Hello,
We are utilizing an HDR 40-port QSFP56 InfiniBand Switch (Mellanox/NVIDIA OEM) and have experienced a significant performance regression following an upgrade to Firmware v3.11.4002: the SM Failover time has increased substantially from 5 seconds to approximately 8 seconds.
Our analysis suggests that this delay is highly correlated with a specific implementation detail within the Multicast Join MAD (Management Datagram) retransmission logic in the InfiniBand Core driver. We require a detailed technical confirmation.
1. Technical Assertion: Un-resolved Destination LID in Retransmission
During an SM Failover event, when a client node (HCA) attempts to re-join a multicast group via rdma_join_multicast(), the underlying MAD retransmission mechanism appears to lead to a guaranteed failure scenario:
-
Observed Behavior: The function chain (
ib_sa_mcmember_rec_query()) sets an overall 3000ms timeout, which is split into 10 retries with a 300ms timeout at the lower driver layer. -
The Problem: When Failover occurs, the retransmitted MAD packets are not updated with the new Master SM’s LID. They are repeatedly sent to the LID of the previous (now failed/dead) Master SM.
-
Hypothesized Result: All retries to the old LID fail, causing the operation to hit the 3-second upper-layer timeout before exhausting the 10 retries, resulting in a premature
RDMA_CM_MULTICAST_ERROR.
We assert that this logic—the failure to re-resolve the Master SM’s LID during retransmission—is inefficient and a potential bug that undermines the purpose of retransmissions in a Failover scenario. We believe this behavior is the direct cause of the Failover time extending from 5 seconds to 8 seconds.

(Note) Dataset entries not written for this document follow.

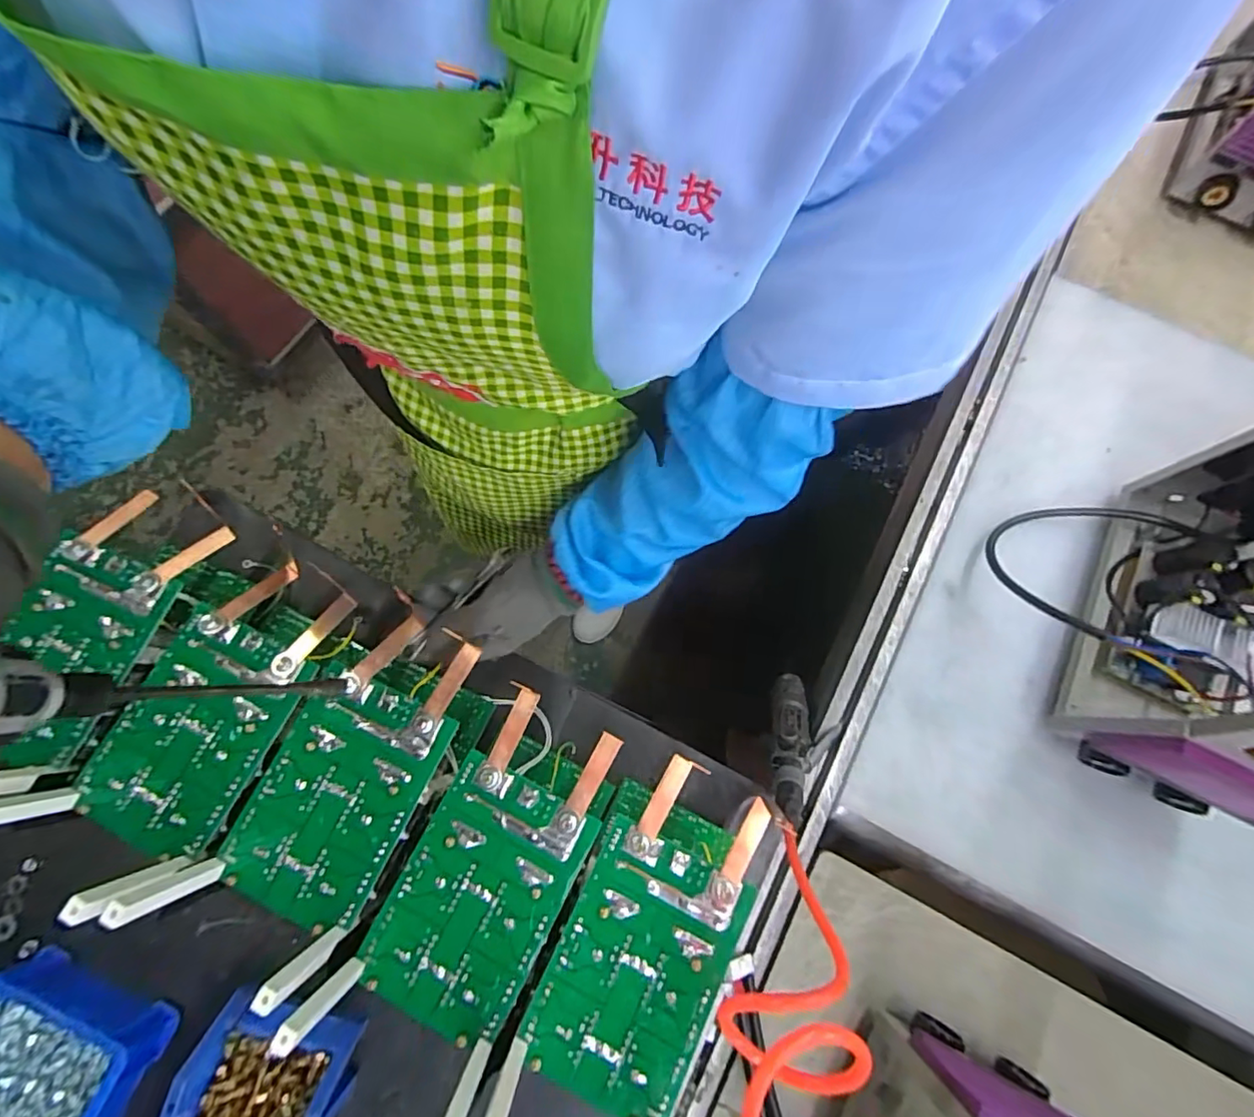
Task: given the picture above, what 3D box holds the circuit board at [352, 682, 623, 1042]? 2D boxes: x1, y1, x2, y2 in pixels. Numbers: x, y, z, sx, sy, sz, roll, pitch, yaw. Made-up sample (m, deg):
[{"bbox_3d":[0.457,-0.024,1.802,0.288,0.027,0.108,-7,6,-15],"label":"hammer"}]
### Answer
[{"bbox_3d":[-0.093,0.213,0.402,0.107,0.010,0.212,27,76,6],"label":"circuit board"}]

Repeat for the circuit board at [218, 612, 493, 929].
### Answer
[{"bbox_3d":[-0.201,0.152,0.418,0.123,0.016,0.206,31,77,7],"label":"circuit board"}]

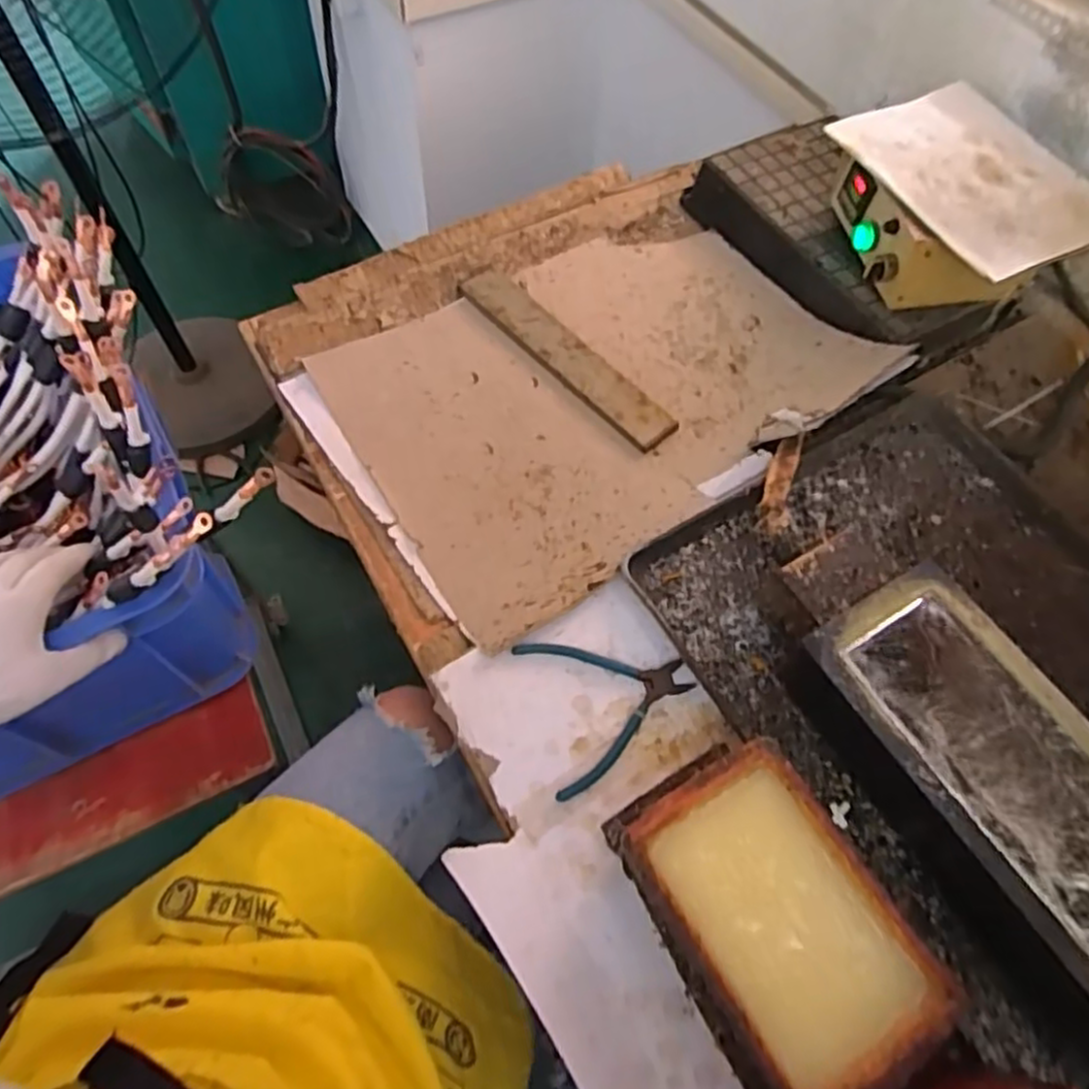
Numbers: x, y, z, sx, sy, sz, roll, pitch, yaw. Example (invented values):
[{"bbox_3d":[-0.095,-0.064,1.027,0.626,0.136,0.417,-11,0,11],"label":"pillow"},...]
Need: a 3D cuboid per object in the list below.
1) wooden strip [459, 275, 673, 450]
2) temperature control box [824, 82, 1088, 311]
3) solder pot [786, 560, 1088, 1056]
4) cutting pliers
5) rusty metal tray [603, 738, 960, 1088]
[{"bbox_3d":[0.024,-0.208,0.796,0.056,0.016,0.294,-38,70,-21],"label":"wooden strip"},{"bbox_3d":[0.431,-0.352,0.769,0.199,0.099,0.243,-24,65,-15],"label":"temperature control box"},{"bbox_3d":[0.336,0.189,0.528,0.141,0.086,0.337,-29,67,-18],"label":"solder pot"},{"bbox_3d":[0.056,0.126,0.593,0.132,0.006,0.125,-14,63,-11],"label":"cutting pliers"},{"bbox_3d":[0.157,0.259,0.497,0.140,0.065,0.225,-29,67,-18],"label":"rusty metal tray"}]

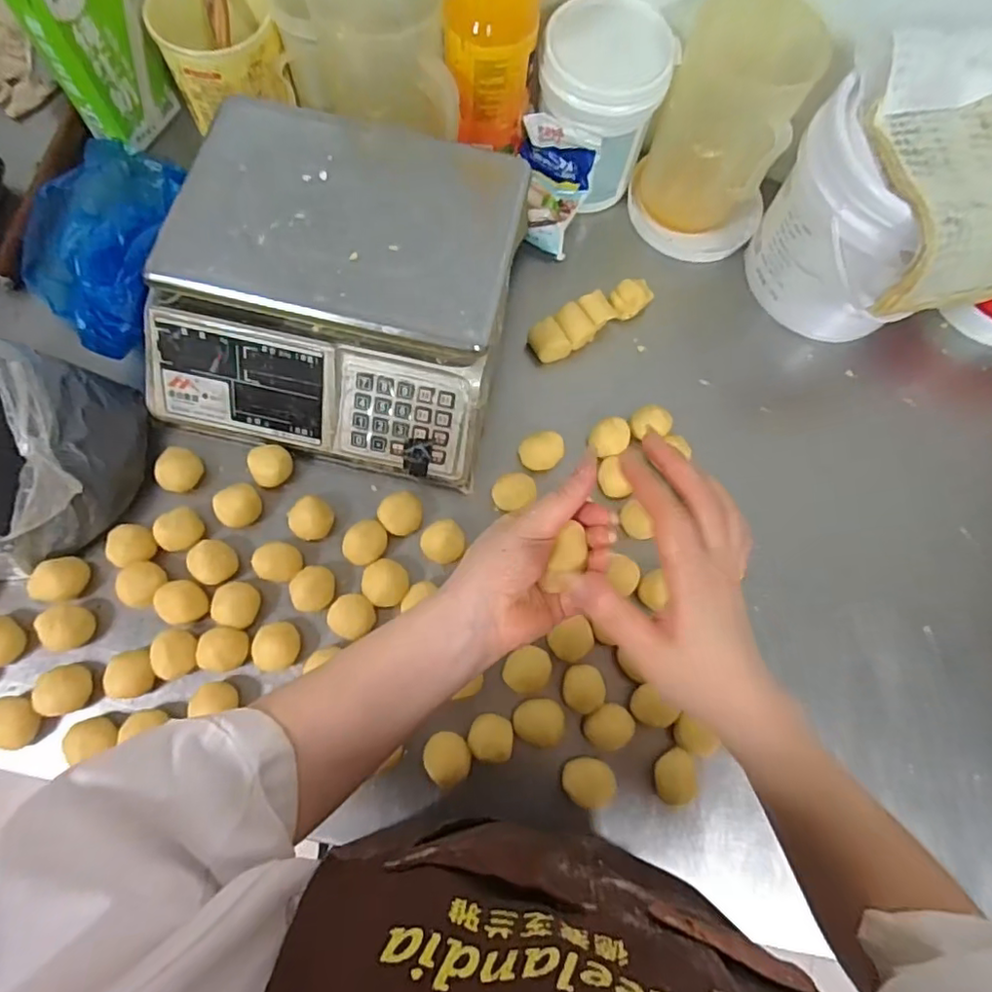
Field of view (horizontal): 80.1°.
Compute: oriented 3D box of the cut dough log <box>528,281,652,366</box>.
[{"bbox_3d":[0.109,-0.199,0.665,0.156,0.034,0.048,-33,79,-12],"label":"cut dough log"}]

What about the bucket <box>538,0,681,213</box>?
[{"bbox_3d":[0.109,-0.424,0.652,0.120,0.159,0.122,1,74,-4],"label":"bucket"}]

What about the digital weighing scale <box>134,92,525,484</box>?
[{"bbox_3d":[-0.150,-0.210,0.588,0.325,0.101,0.325,13,76,2],"label":"digital weighing scale"}]

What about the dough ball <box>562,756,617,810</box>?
[{"bbox_3d":[0.084,0.259,0.541,0.044,0.045,0.040,1,74,-4],"label":"dough ball"}]

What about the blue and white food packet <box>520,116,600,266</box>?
[{"bbox_3d":[0.065,-0.345,0.661,0.083,0.102,0.096,7,76,1],"label":"blue and white food packet"}]

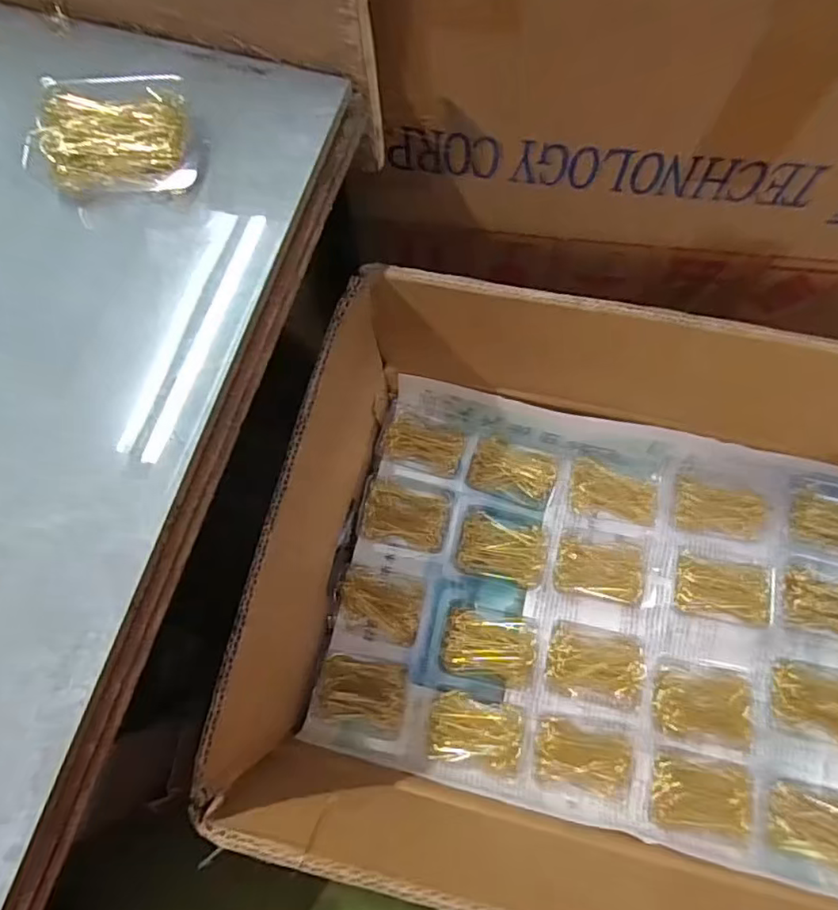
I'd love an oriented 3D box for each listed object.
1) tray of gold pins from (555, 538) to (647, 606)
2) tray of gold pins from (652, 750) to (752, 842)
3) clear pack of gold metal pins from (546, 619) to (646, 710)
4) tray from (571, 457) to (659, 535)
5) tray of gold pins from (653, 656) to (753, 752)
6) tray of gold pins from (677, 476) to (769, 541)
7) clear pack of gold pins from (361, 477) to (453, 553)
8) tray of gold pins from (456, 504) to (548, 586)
[{"bbox_3d":[0.154,0.097,0.496,0.073,0.010,0.047,7,75,4],"label":"tray of gold pins"},{"bbox_3d":[0.216,0.257,0.441,0.074,0.018,0.051,8,75,4],"label":"tray of gold pins"},{"bbox_3d":[0.142,0.169,0.470,0.077,0.021,0.055,12,75,5],"label":"clear pack of gold metal pins"},{"bbox_3d":[0.168,0.035,0.500,0.078,0.017,0.045,18,76,7],"label":"tray"},{"bbox_3d":[0.218,0.193,0.455,0.071,0.022,0.058,10,75,5],"label":"tray of gold pins"},{"bbox_3d":[0.261,0.045,0.500,0.077,0.015,0.044,10,75,5],"label":"tray of gold pins"},{"bbox_3d":[-0.011,0.054,0.509,0.075,0.011,0.053,9,98,8],"label":"clear pack of gold pins"},{"bbox_3d":[0.072,0.076,0.501,0.074,0.010,0.058,11,75,5],"label":"tray of gold pins"}]

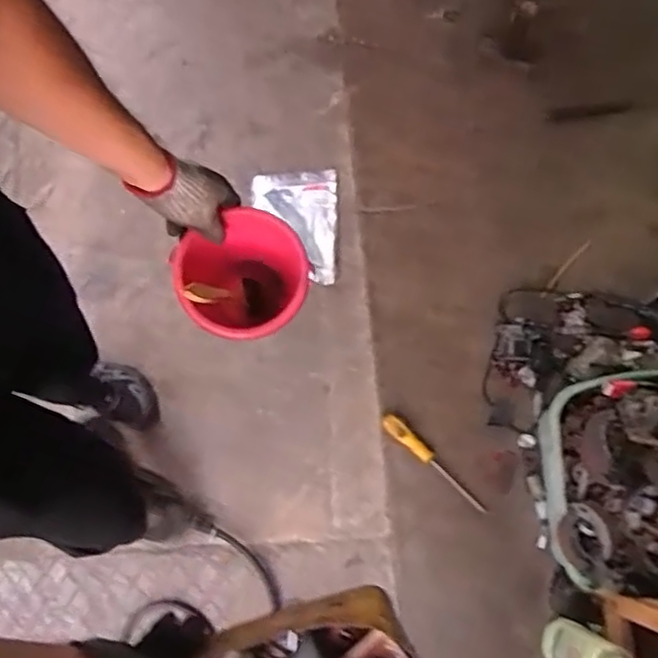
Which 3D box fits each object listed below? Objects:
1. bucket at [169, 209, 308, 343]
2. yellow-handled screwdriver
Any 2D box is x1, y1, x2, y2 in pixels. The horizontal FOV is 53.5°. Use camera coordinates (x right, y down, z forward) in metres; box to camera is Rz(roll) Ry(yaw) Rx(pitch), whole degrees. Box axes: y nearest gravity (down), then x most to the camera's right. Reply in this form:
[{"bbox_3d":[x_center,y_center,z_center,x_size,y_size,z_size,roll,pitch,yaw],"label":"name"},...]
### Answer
[{"bbox_3d":[-0.097,-0.049,0.812,0.147,0.187,0.144,0,76,1],"label":"bucket"},{"bbox_3d":[0.199,0.252,1.229,0.250,0.035,0.035,42,81,8],"label":"yellow-handled screwdriver"}]

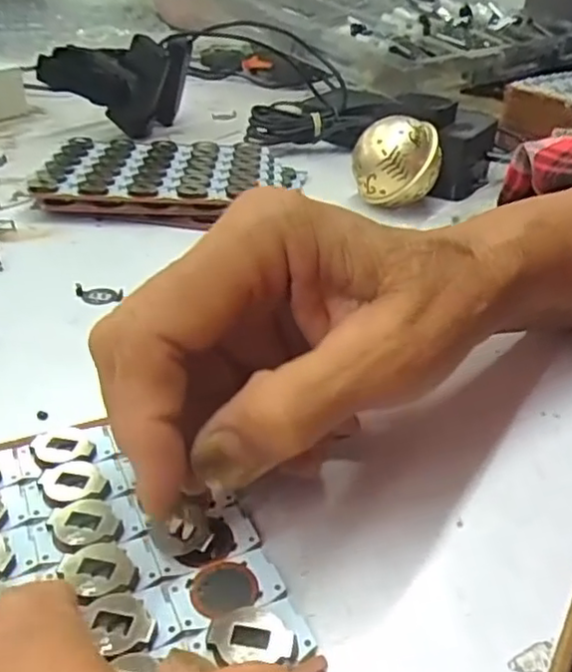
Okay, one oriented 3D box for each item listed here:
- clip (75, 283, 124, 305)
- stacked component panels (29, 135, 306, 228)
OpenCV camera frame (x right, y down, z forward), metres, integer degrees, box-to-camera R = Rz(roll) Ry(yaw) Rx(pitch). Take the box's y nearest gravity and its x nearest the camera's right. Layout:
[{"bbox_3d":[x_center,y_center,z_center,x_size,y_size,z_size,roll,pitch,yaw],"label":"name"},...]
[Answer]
[{"bbox_3d":[-0.091,-0.021,0.319,0.018,0.004,0.017,3,33,-2],"label":"clip"},{"bbox_3d":[-0.075,-0.106,0.439,0.162,0.022,0.113,4,33,0],"label":"stacked component panels"}]

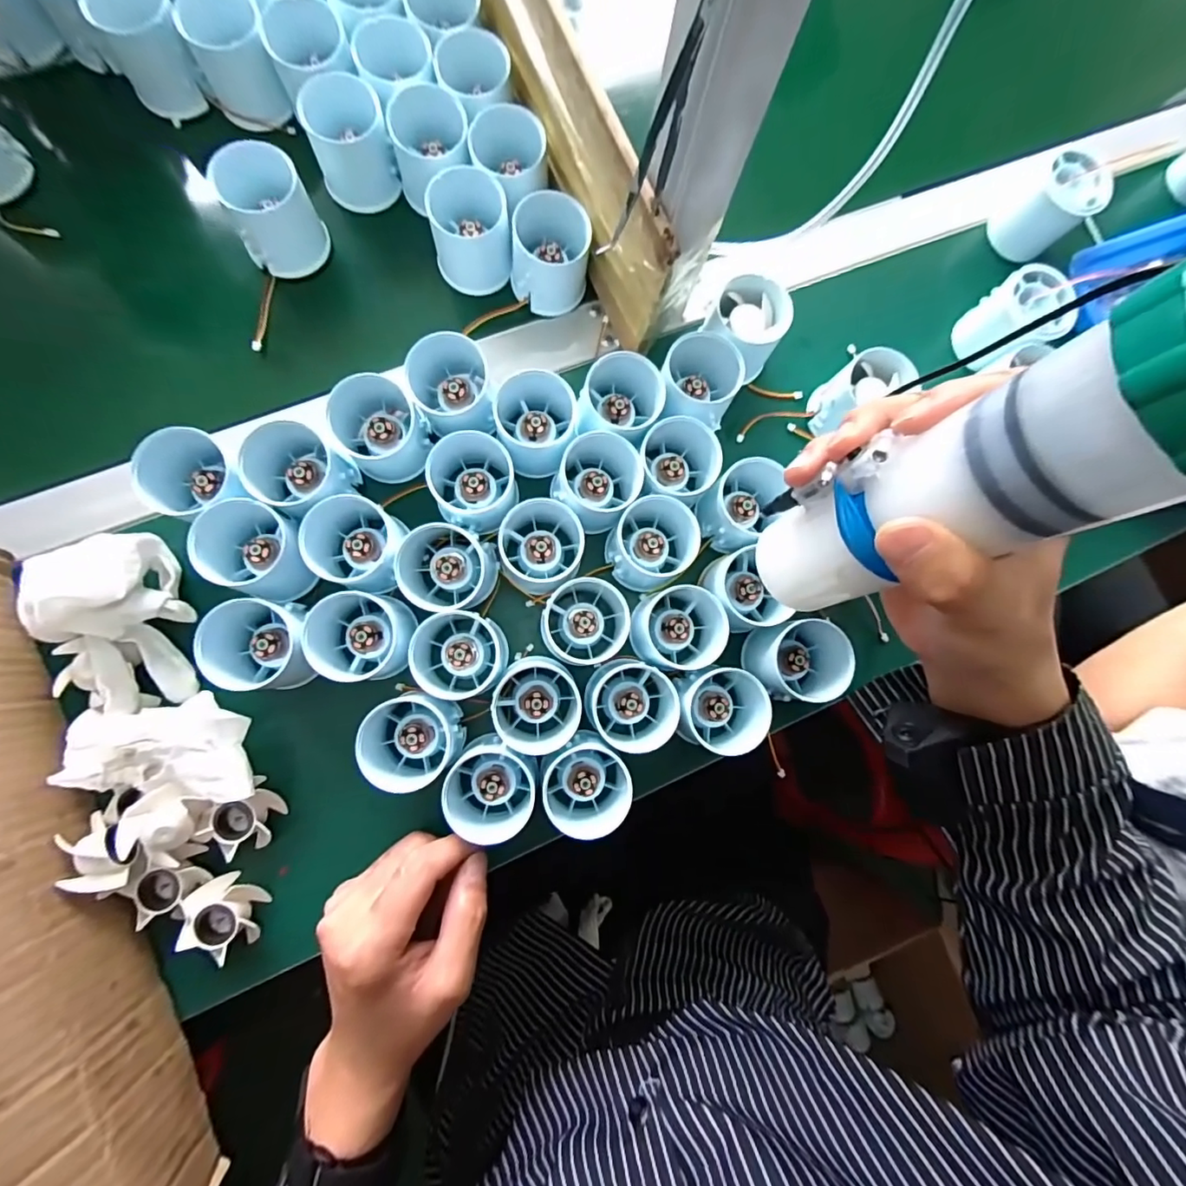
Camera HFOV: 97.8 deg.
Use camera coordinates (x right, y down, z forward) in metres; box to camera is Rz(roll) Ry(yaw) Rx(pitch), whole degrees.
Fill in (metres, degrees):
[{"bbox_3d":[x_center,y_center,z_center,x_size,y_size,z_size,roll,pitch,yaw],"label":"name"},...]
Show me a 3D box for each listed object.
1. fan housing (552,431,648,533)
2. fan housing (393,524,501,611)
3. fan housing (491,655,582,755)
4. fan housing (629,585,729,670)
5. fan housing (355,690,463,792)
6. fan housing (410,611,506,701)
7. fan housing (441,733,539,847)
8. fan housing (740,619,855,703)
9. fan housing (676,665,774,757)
[{"bbox_3d":[0.003,-0.076,0.340,0.054,0.042,0.061,17,82,-3],"label":"fan housing"},{"bbox_3d":[-0.089,-0.016,0.321,0.051,0.045,0.055,1,83,-5],"label":"fan housing"},{"bbox_3d":[-0.035,0.068,0.325,0.054,0.039,0.055,1,83,-5],"label":"fan housing"},{"bbox_3d":[0.056,0.022,0.337,0.056,0.046,0.054,1,83,-5],"label":"fan housing"},{"bbox_3d":[-0.107,0.088,0.314,0.050,0.054,0.052,1,83,-5],"label":"fan housing"},{"bbox_3d":[-0.081,0.039,0.318,0.050,0.045,0.051,1,83,-5],"label":"fan housing"},{"bbox_3d":[-0.059,0.119,0.314,0.058,0.046,0.052,39,81,0],"label":"fan housing"},{"bbox_3d":[0.134,0.046,0.341,0.051,0.046,0.053,1,83,-5],"label":"fan housing"},{"bbox_3d":[0.085,0.075,0.335,0.062,0.047,0.052,-2,83,-6],"label":"fan housing"}]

2. Specific Questions Regarding NVIDIA Implementation
-
Confirmation of Logic: Please confirm explicitly whether the behavior of retransmitting Multicast Join MADs to the old Master SM LID during an SM Failover is the intended design (
Working as Designed) of the NVIDIA/Mellanox InfiniBand stack. -
Design Rationale and Firmware Impact: If this is the intended design, please provide the technical justification for its adoption over an optimal approach. Crucially, was there any change in the behavior of this ‘guaranteed failure logic’ in Firmware v3.11.4002 that has directly led to the observed increase in Failover time?
-
Roadmap for Improvement: To ensure stability and low-latency characteristics during Failover, is there any planned firmware or driver modification to incorporate at least one Master SM LID Re-resolution attempt during the retransmission cycle?
We require a clear, technical explanation of the stack’s underlying implementation and its correlation with the performance regression on Firmware v3.11.4002. Thank you for your detailed input.